Arthur, a machine learning monitoring startup, has benefited from the interest in generative AI this year, and it has been developing tools to help companies work with LLMs more effectively. Today it is releasing Arthur Bench, an open source tool to help users find the best LLM for a particular set of data.
Adam Wenchel, CEO and co-founder at Arthur, says the company has seen a lot of interest in generative AI and LLMs, and so they have been putting a lot of effort into creating products.
He says that today, and granted we are less than a year since the release of ChatGPT, that companies don’t have an organized way to measure the effectiveness of one tool against another, and that’s why they created Arthur Bench.
“Arthur Bench solves one of the critical problems that we just hear with every customer which is [with all of the model choices], which one is best for your particular application,” Wenchel told TechCrunch.
It comes with a suite of tools you can use to methodically test the performance, but the real value is that it allows you to test and measure how the types of prompts your users would use for your particular application will perform against different LLMs.
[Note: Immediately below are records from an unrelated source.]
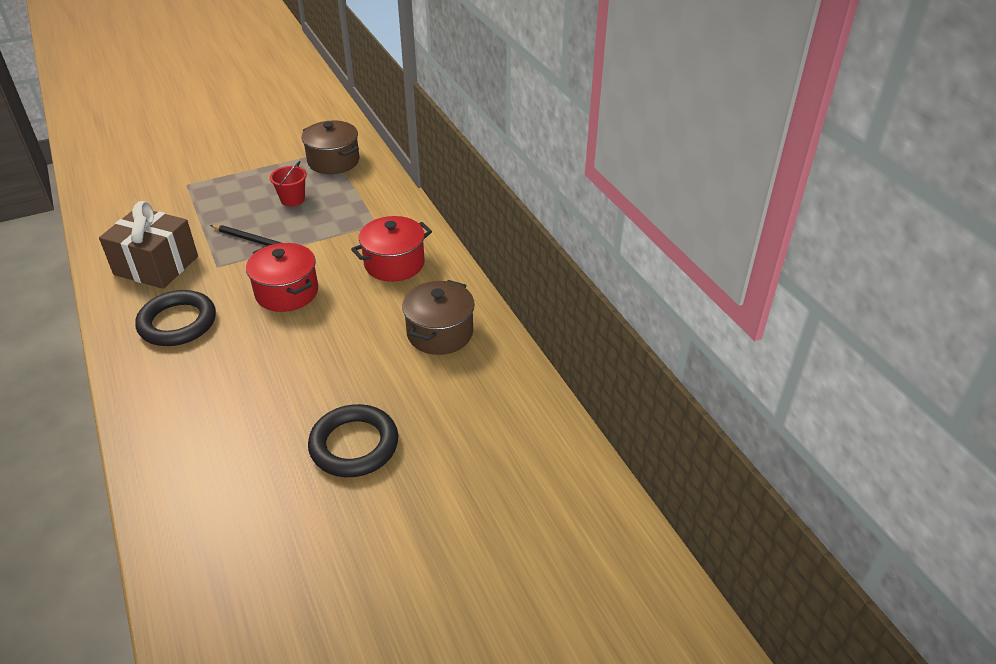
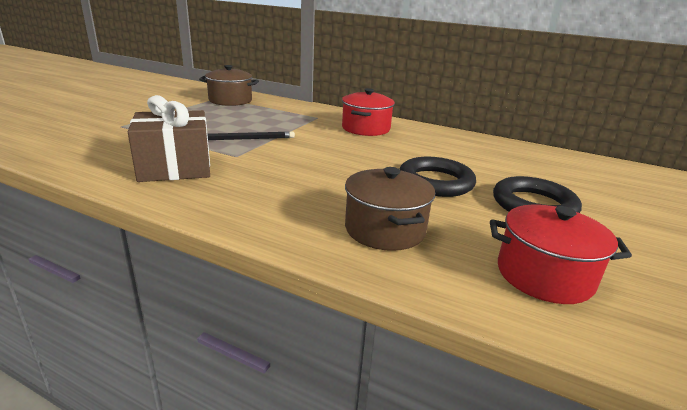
camera: 40 degrees left, 15 degrees down
(177, 323) = (264, 190): black ring -> black ring (435, 182)
(287, 292) = (322, 154): red pot -> red pot (544, 275)
(292, 199) = (233, 118): red bucket -> none
(440, 333) = (457, 146): brown pot -> brown pot (385, 230)

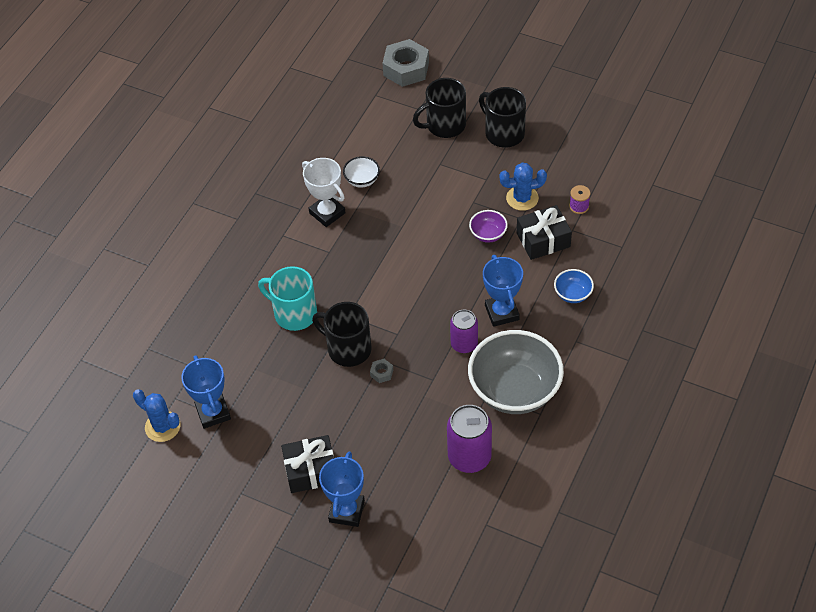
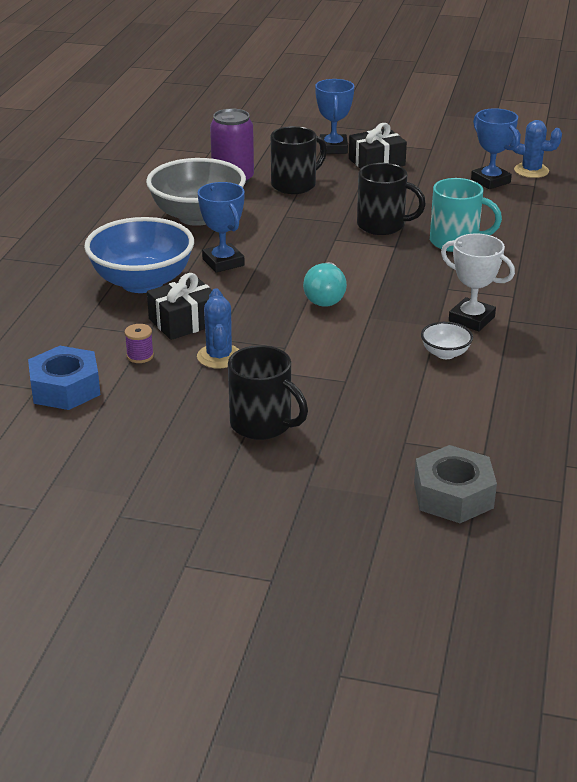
camera: 165 degrees right, 20 degrees down
(381, 373) = (339, 215): grey nut -> none
(428, 254) = (325, 297): none -> turquoise light bulb
(444, 125) = (356, 425): black mug -> black mug (295, 185)
(464, 344) = (259, 238): purple can -> none
(488, 234) = (256, 320): purple bowl -> none
(522, 198) = (219, 356): blue cactus -> blue cactus turned 75 degrees counterclockwise
(573, 294) = (142, 282): blue bowl -> blue bowl, size x2.28
(632, 181) = (65, 388): none -> blue nut

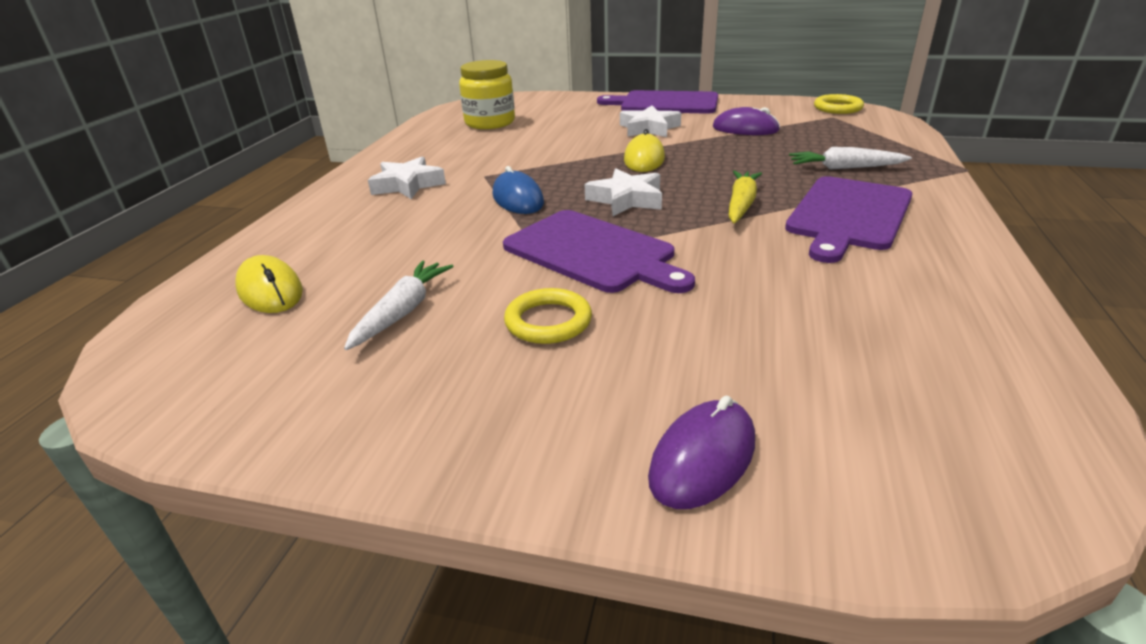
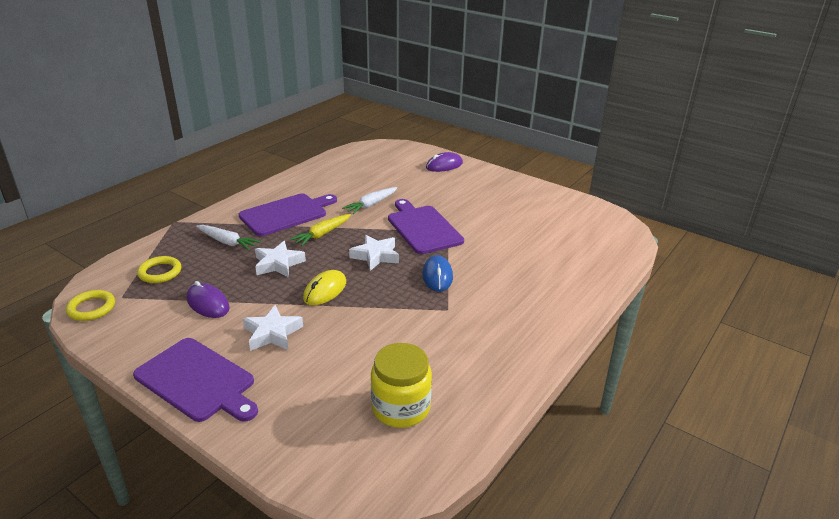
camera: 160 degrees left, 0 degrees up
(270, 290) = (582, 249): yellow mouse -> none
(402, 312) = (519, 223): white carrot -> white carrot (371, 205)
(407, 185) = (507, 316): white star -> white star (278, 264)
(548, 321) = (463, 205): yellow ring -> yellow ring (160, 272)

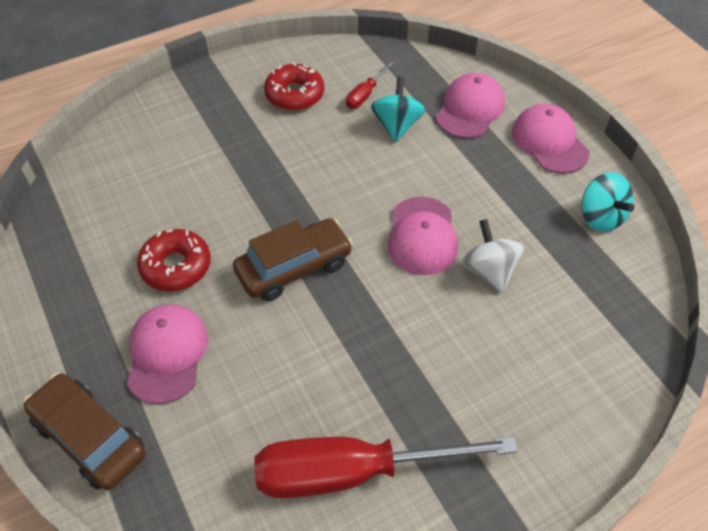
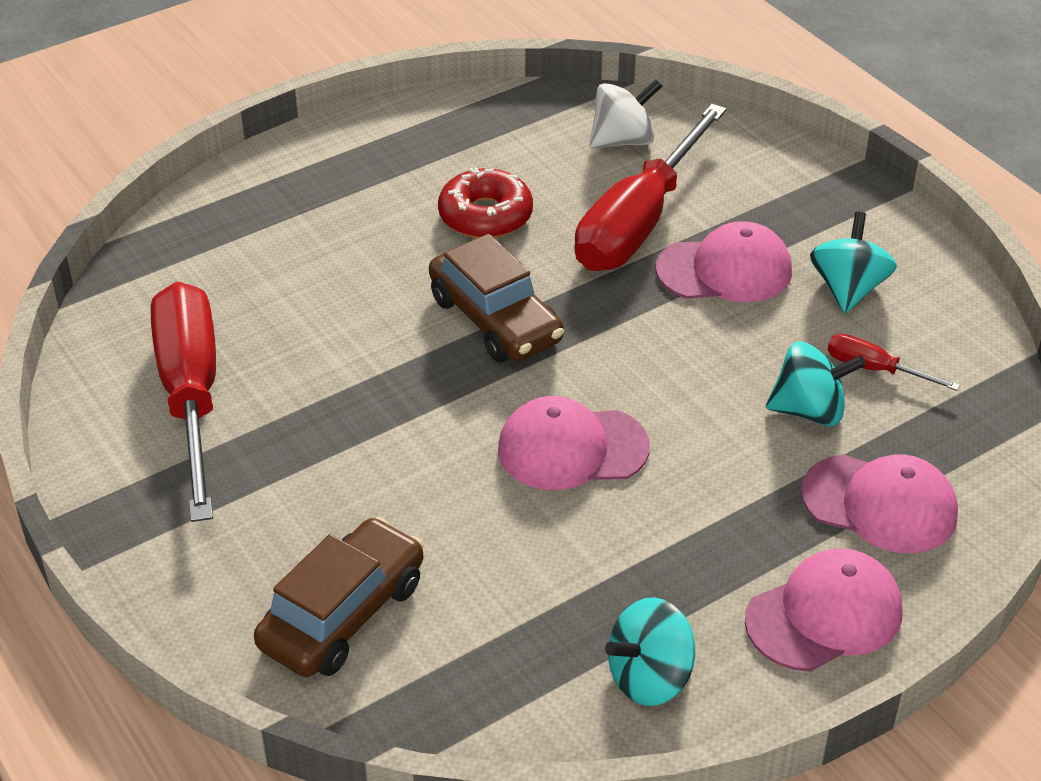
camera: 85 degrees right, 10 degrees down
(89, 438) = (244, 189): brown car -> brown car (342, 614)
(167, 354) = (353, 227): pink cap -> pink cap (725, 270)
(206, 181) = (639, 222): none -> red screwdriver
(294, 94) = (848, 289): red donut -> turquoise spinning top
(489, 271) = (513, 526): white spinning top -> white spinning top (623, 140)

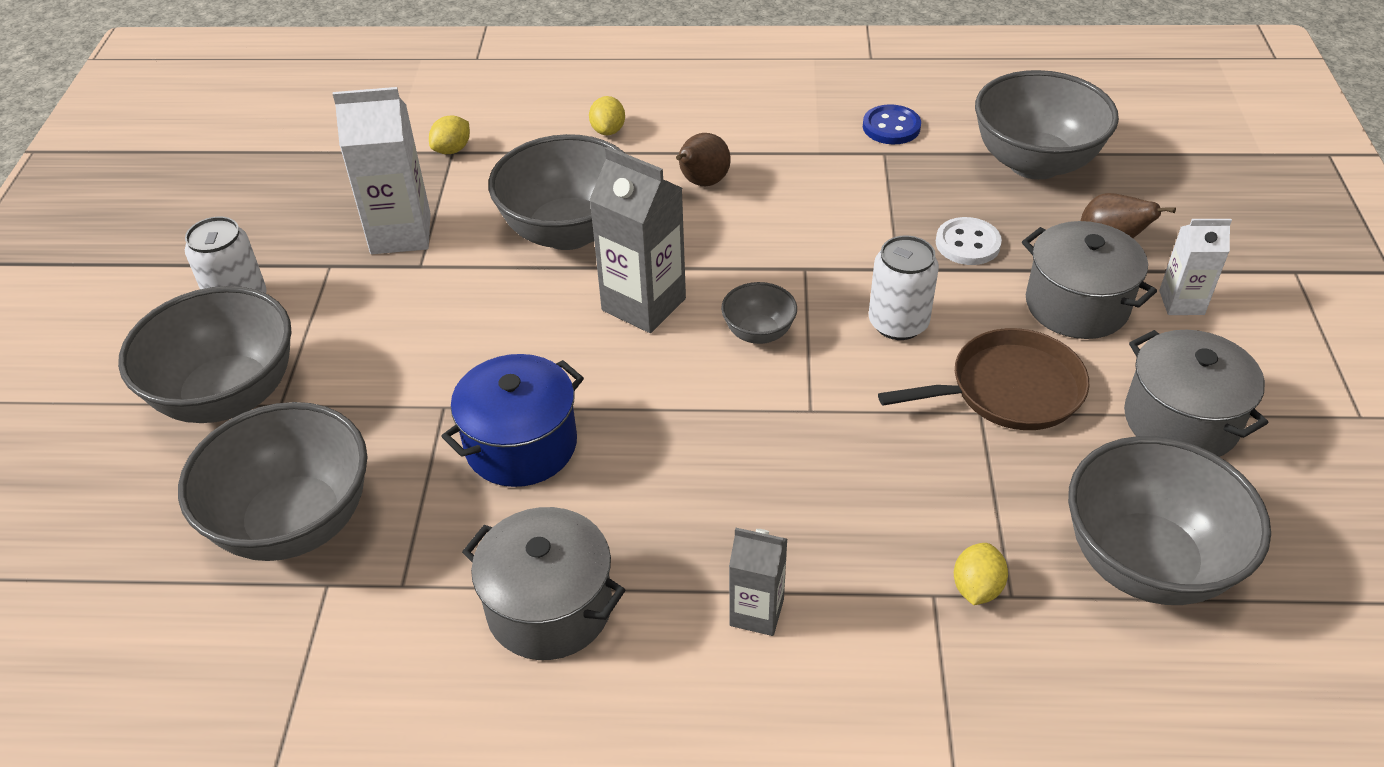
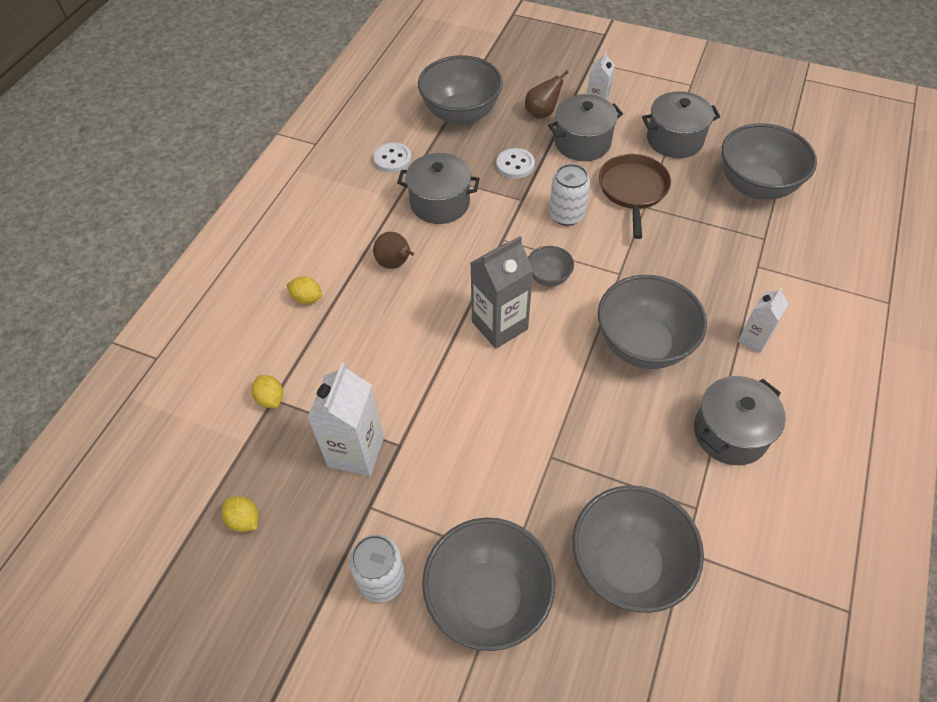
camera: 70 degrees left, 10 degrees up
(521, 445) = (600, 419): blue pot -> none
(568, 231) = (407, 348): grey bowl -> grey bowl (643, 344)
(756, 612) = (753, 339): grey carton -> white carton
(836, 191) = (440, 203): none -> grey pot
(891, 127) = (392, 159): blue button -> white button
(976, 588) = (757, 249): yellow lemon -> yellow lemon (244, 520)

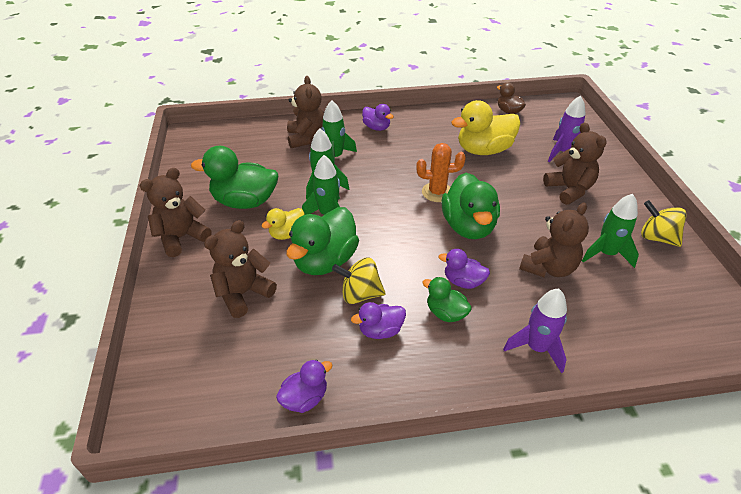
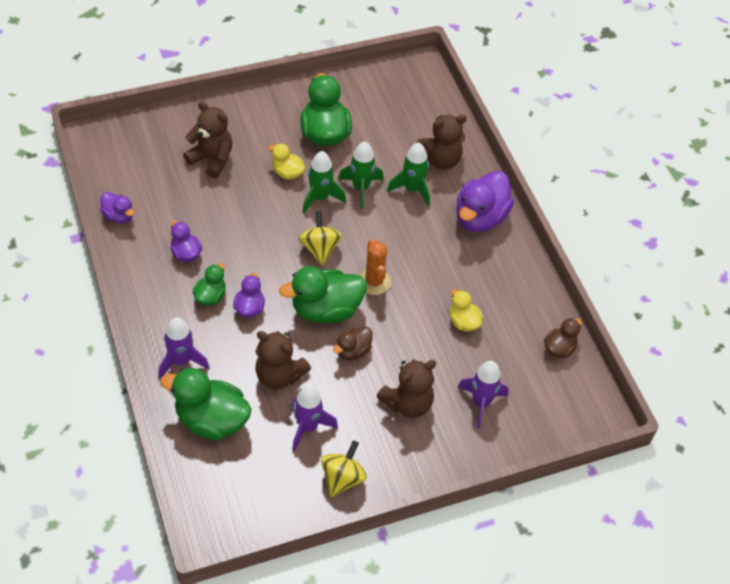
camera: 75 degrees right, 10 degrees up
(182, 237) = (268, 104): brown teddy bear -> none
(325, 261) = (258, 205): green duck -> green duck (211, 420)
(360, 294) = (223, 235): yellow spinning top -> yellow spinning top (320, 249)
(376, 127) = (480, 218): purple duck -> purple duck, size x1.85
(483, 150) = (463, 322): yellow duck -> yellow duck, size x0.54
(516, 214) = (353, 351): none -> brown duck
(606, 254) = (308, 427): green rocket -> purple rocket

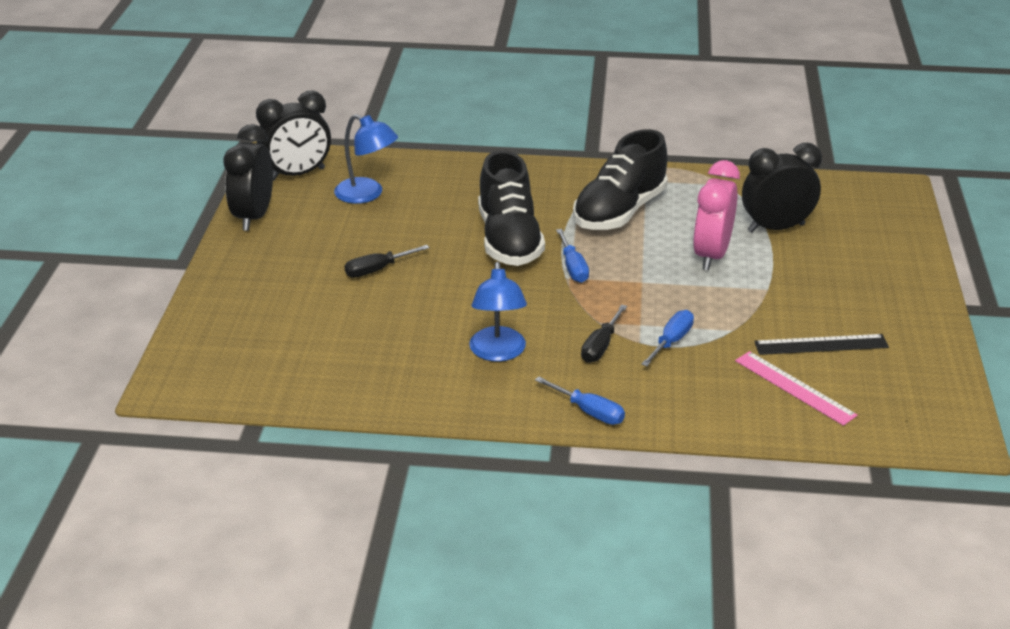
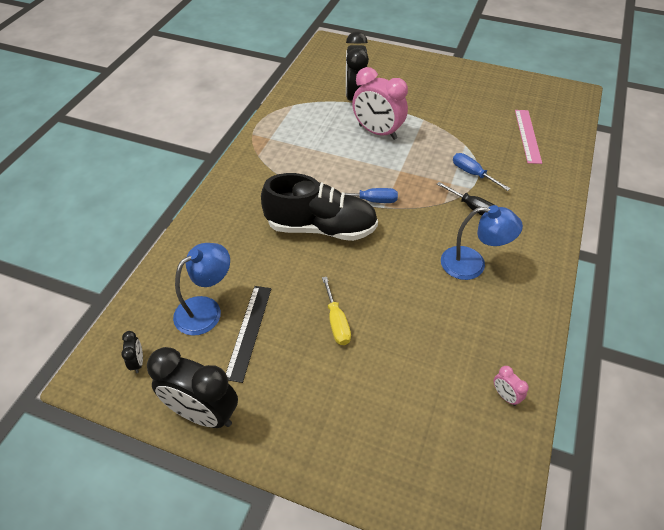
camera: 75 degrees left, 15 degrees up
(297, 174) = (137, 362): black clock -> black clock, size x0.42
(315, 387) = (505, 396): none -> pink clock
(377, 270) = (336, 322): black screwdriver -> yellow screwdriver
(589, 412) = (547, 230): blue screwdriver -> none
(619, 212) = (305, 160): black shoe -> none
(794, 387) = (527, 136): pink ruler -> pink ruler turned 60 degrees counterclockwise
(821, 344) = (486, 115): black ruler -> black ruler (248, 331)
“You could potentially test 100 different prompts, and then see how two different LLMs — like how Anthropic compares to OpenAI — on the kinds of prompts that your users are likely to use,” Wenchel said. What’s more, he says that you can do that at scale and make a better decision on which model is best for your particular use case.
Arthur Bench is being released today as an open source tool. There will also be a SaaS version for customers who don’t want to deal with complexity of managing the open source version, or who have larger test requirements, and are willing to pay for that. But for now, Wenchel said they are concentrating on the open source project.
The new tool comes on the heels of the release of Arthur Shield in May, a kind of LLM firewall that is designed to detect hallucinations in models, while protecting against toxic information and private data leaks.